2011-05-20 10:40:07

Southern Sudan: educating for independence

After voting overwhelmingly for secession in a January referendum, the people of southern Sudan began to prepare in earnest for independence.Their bid to become the world’s newest independent nation facing numerous challenges, among which are the near-total lack of infrastructure, government and civil institutions. The challenges facing Southern Sudan are indeed immense as the people of the country work to become the newest free nation on Earth: they have virtually no roads, very few medical facilities, and extremely limited water management.

Violent clashes in various southern regions have continued despite repeated calls from all sides for a return to civility: in part due to the legacy of three decades of civil war.
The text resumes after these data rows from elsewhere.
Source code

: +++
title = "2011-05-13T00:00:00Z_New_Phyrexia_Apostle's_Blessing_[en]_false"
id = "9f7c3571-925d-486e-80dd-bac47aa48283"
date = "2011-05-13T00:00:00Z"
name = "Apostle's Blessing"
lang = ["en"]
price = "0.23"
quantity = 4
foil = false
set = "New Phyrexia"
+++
Leaders in government and civil society are agreed that, if the country is to be successful, it must not only deal with these pressing matters of peace and development, but also find a way to educate the youngest generations for freedom.Politicians and civil society partners including the Catholic Church have taken and continue to take practical steps to meet the challenge, including going abroad in search for education funding. Still, many teachers, including Isaac Kool Majok, the Head Teacher at Abinajok Primary School some 3 Km South of Rumbek town, are decrying a shortage of teachers and are appealing to the Government to send more teachers to cope with the number of pupils, telling Good News Radio Rumbek that his school has only six teachers taking care of more than 800 pupils: 484 boys and 360 girls. Kool also appealed to the government and education partners to help the school construct at least two more classrooms, explaining that up to three groups of pupils take their classes under trees.

The Catholic Church in Southern Sudan is one of the most active partners in education, operating hundreds of schools at all levels from primary to university all across the country, which is almost as large of France and home to 9 million people, the vast majority of whom are desperately poor despite the vast natural resources of the territory.